→ **Your goal**: List every capacitor value shown in the quoted 50 ohm matching circuit in the impedance matching thread below.

→ **Extract**:
·····
Workshop (workshop@pcm.co.za) wrote:
> Hi there
> This is to all those who know anything about impedance matching!
> I have a circuit using a ne602 ic.The input impedance is is quoted
> as bieng 1.5k.I have a Phillips application note (AN1993)
> that uses this ic.The input to the mixer of the ic is from a 50 ohm source.
> The 50 ohm source has been matched to the ic by the following circuit.
> To pin 1 of
> | mixer
> |
> |-----------
> | |
> | |
> === 47p |
> === ()
> | ()0.28uH
> To 50 ohm ____| () To pin 2 of mixer
> source === () |
> === 220p | |
> | | |
> | | |
> ------------ |
> |_______________|
> |
> ===100nF
> ===
> |
> GND
> Can anyone out there tell me how these values are calculated.The frequency of interest
> is 45Mhz
I believe the mixer has a differential input. The 100nF cap just shorts pin 2 of
the mixer to ground so that the input is single-ended. You can take that cap
out of the picture.
There are formulas for calculating the values of the rest components, based on the
assumption that the bandwidth of the matching network B < fo/10, where fo = center freq
of the circuit.
|------------------- Rt (>R2)
| |
| |
=== C1 |
=== () L
| ()
R2 ____| ()
=== ()
=== C2 |
| |
| |
------------
|
---
-
1. Calculate:
Qt = fo/B
C = 1/(2*pi*B*Rt)
L = 1/((2*pi*fo)^2*C)
N^2 = Rt/R2
2. Calculate:
Qp = sqrt(Qt^2/N^2 - 1)
3. C1 and C2 are given by:
C2 = Qp/(2*pi*fo*R2)
Cse = C2*(Qp^2+1)/Qp^2
C1 = Cse*C/(Cse - C)
Regards
-T L
Date: 17 Mar 1996 21:00:25 GMT
Original Subject: Re: Impedance matching
·····
[Stored entries]
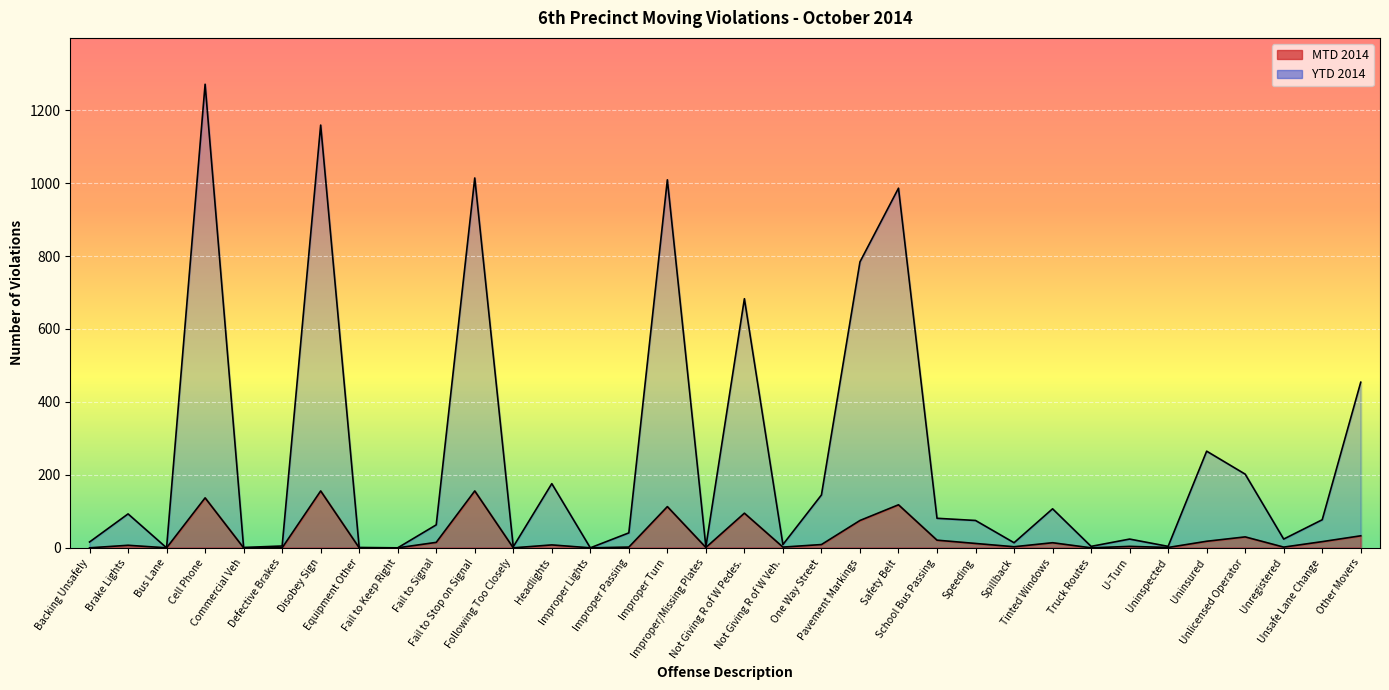

What is the difference between the maximum and minimum values in the MTD 2014 series?

156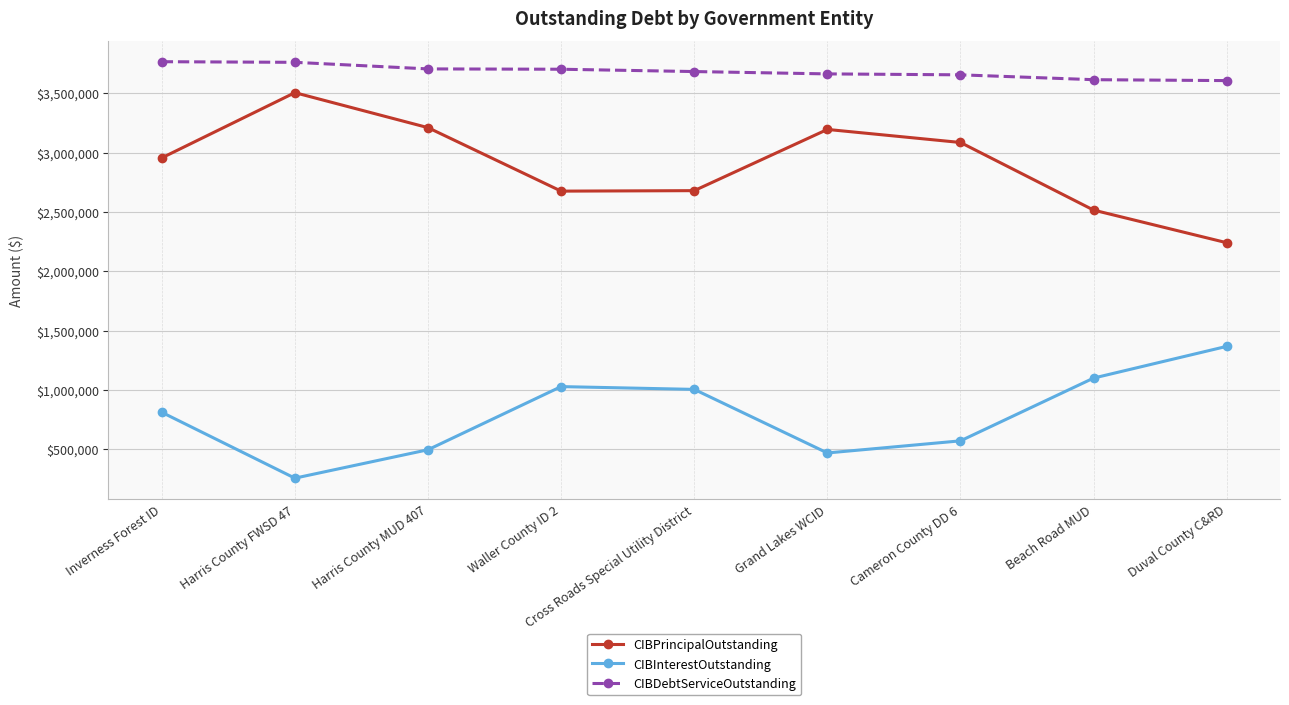

What is the difference between the maximum and minimum values in the CIBInterestOutstanding series?

1110948.3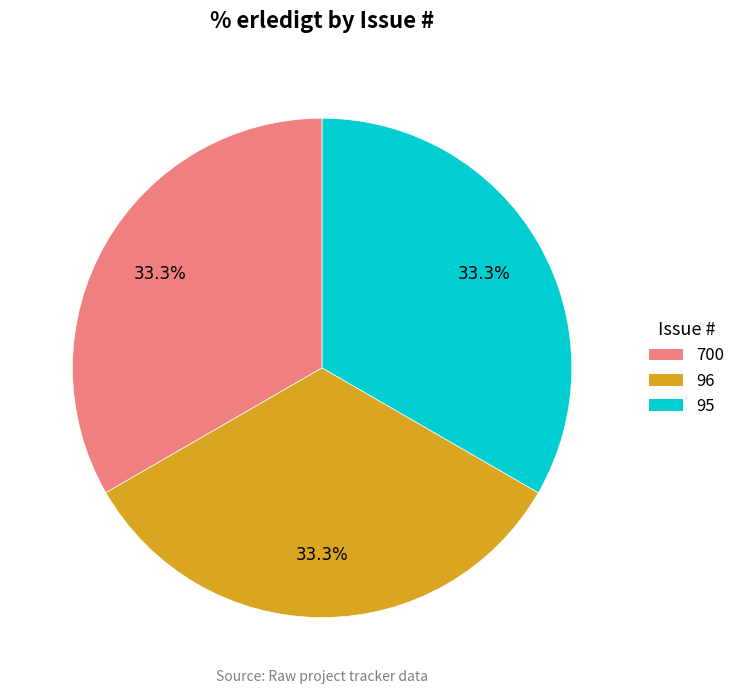

Is there a majority slice in this chart?

No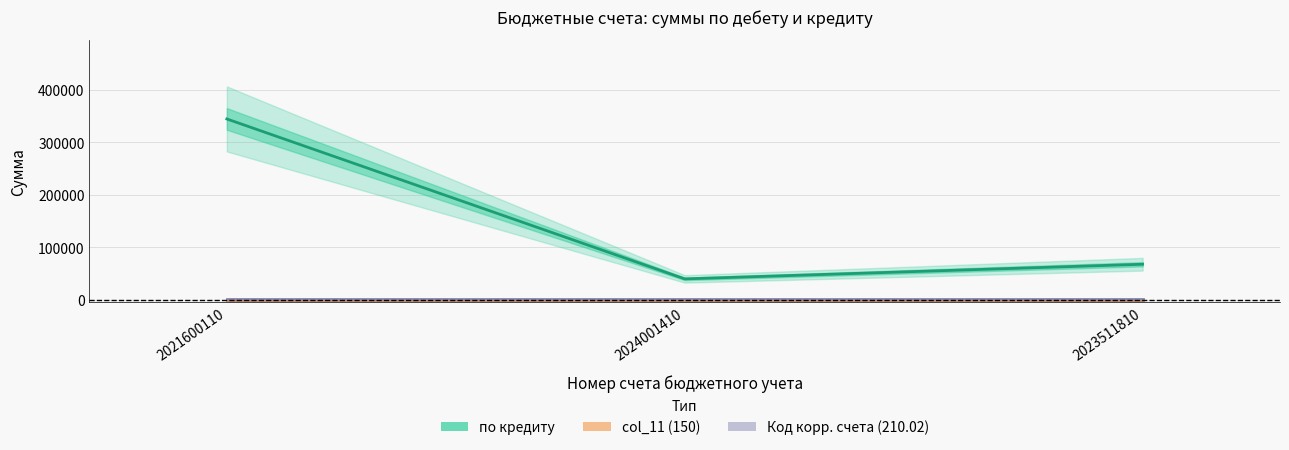

Reading right to left, what are all the values shown in this chart?

по кредиту: 67455.0	39495.0	344796.0
col_11 (150): 150.0	150.0	150.0
Код корр. счета (210.02): 210.0	210.0	210.0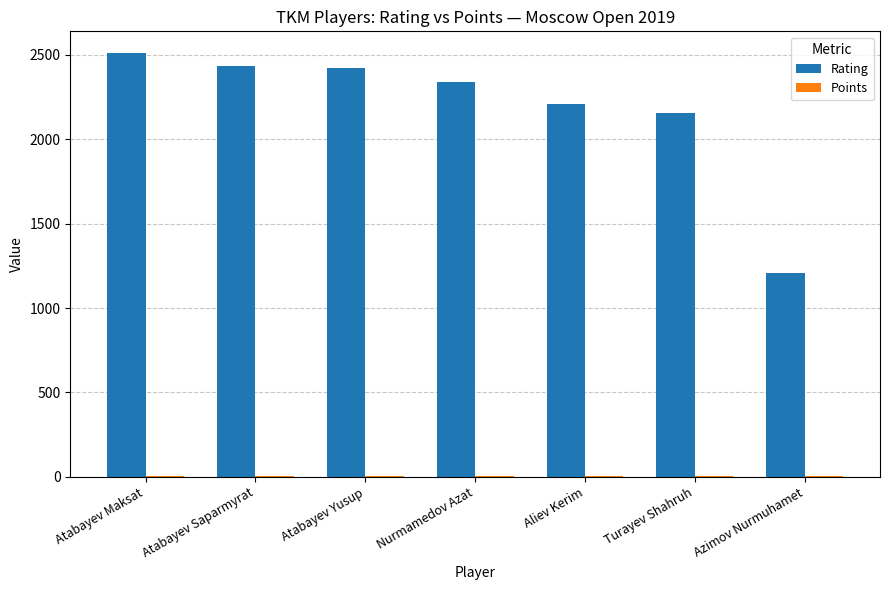

The Rating series shows 1416.8 at Nurmamedov Azat. True or false?

False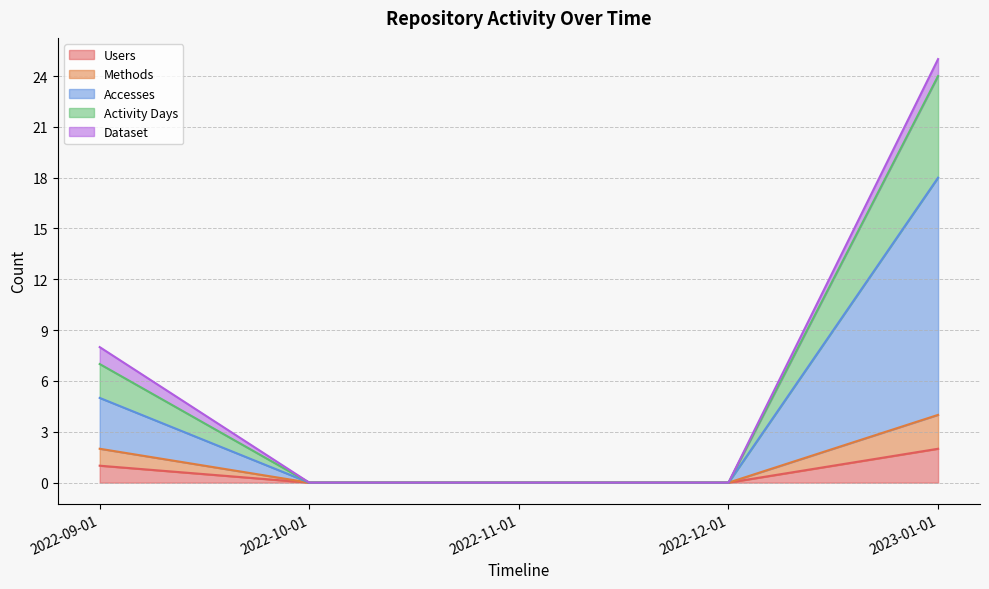

The Activity Days series shows 0 at 2022-11-01. True or false?

True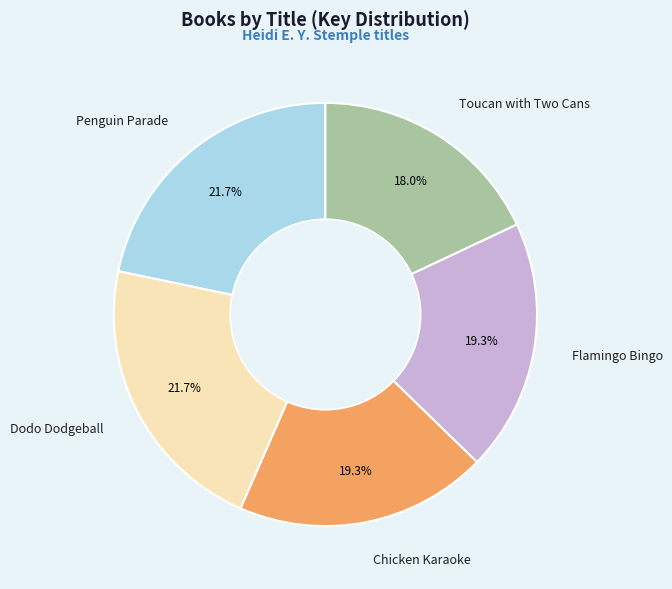

To the nearest percent, what percentage of the pie is Dodo Dodgeball?

22%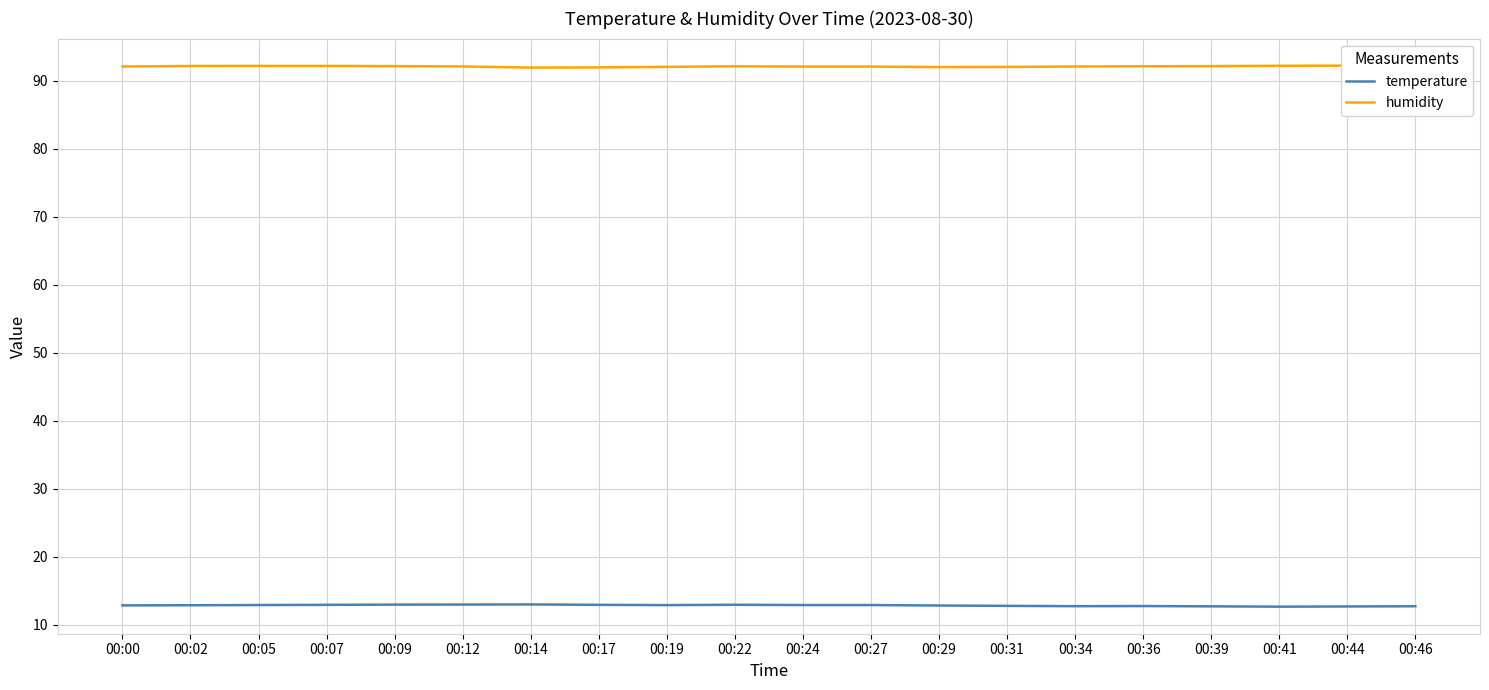

What is the total value across all series at 00:12?

105.1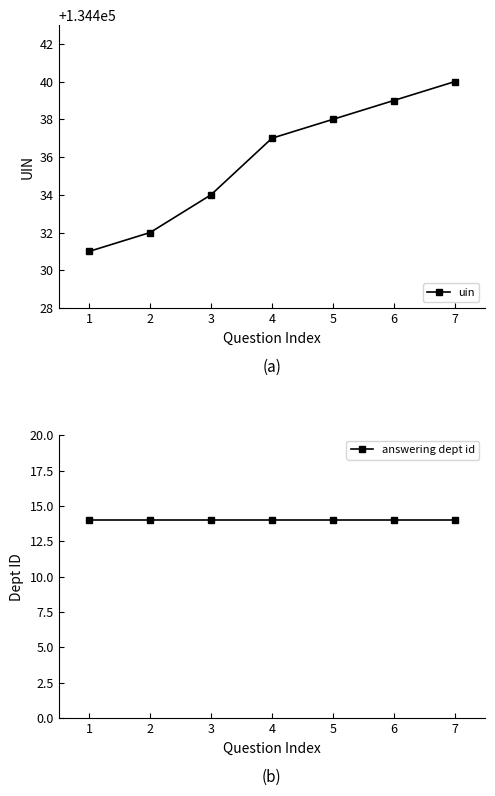

At which label does answering dept id reach its minimum?

1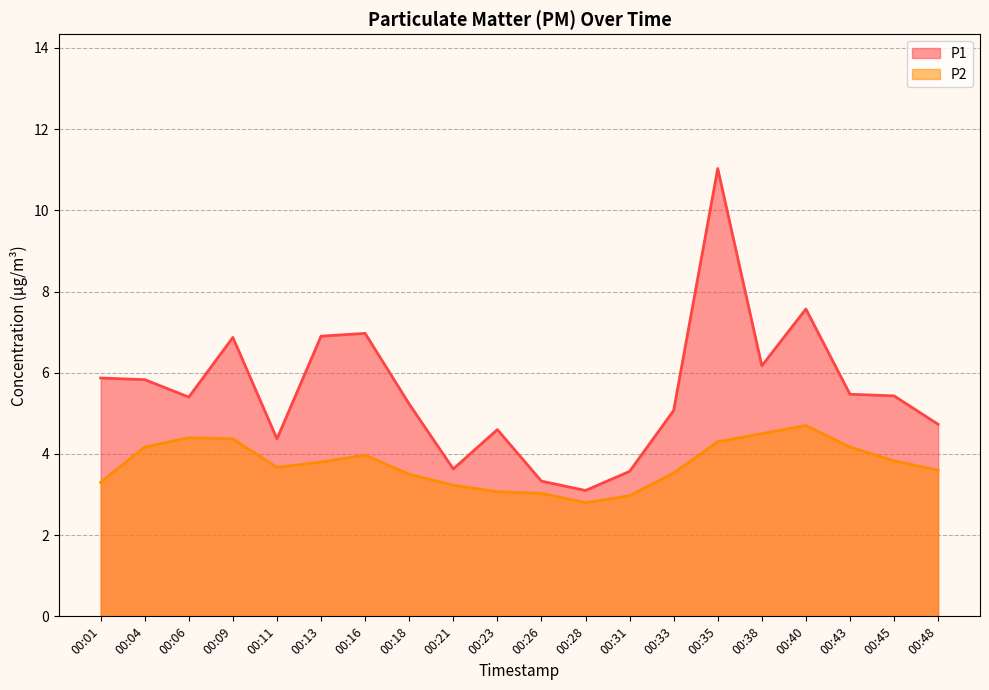

How many data points in P2 are above 3?

18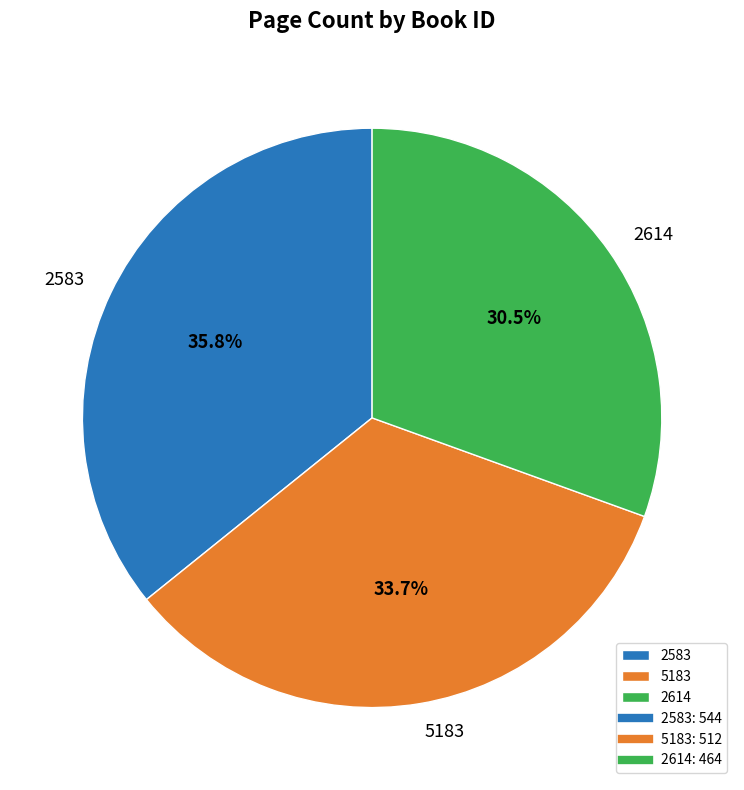

To the nearest percent, what is the difference between the 2614 and 2583 slice percentages?

5%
·····
→ **Result**: 47p, 220p, 100nF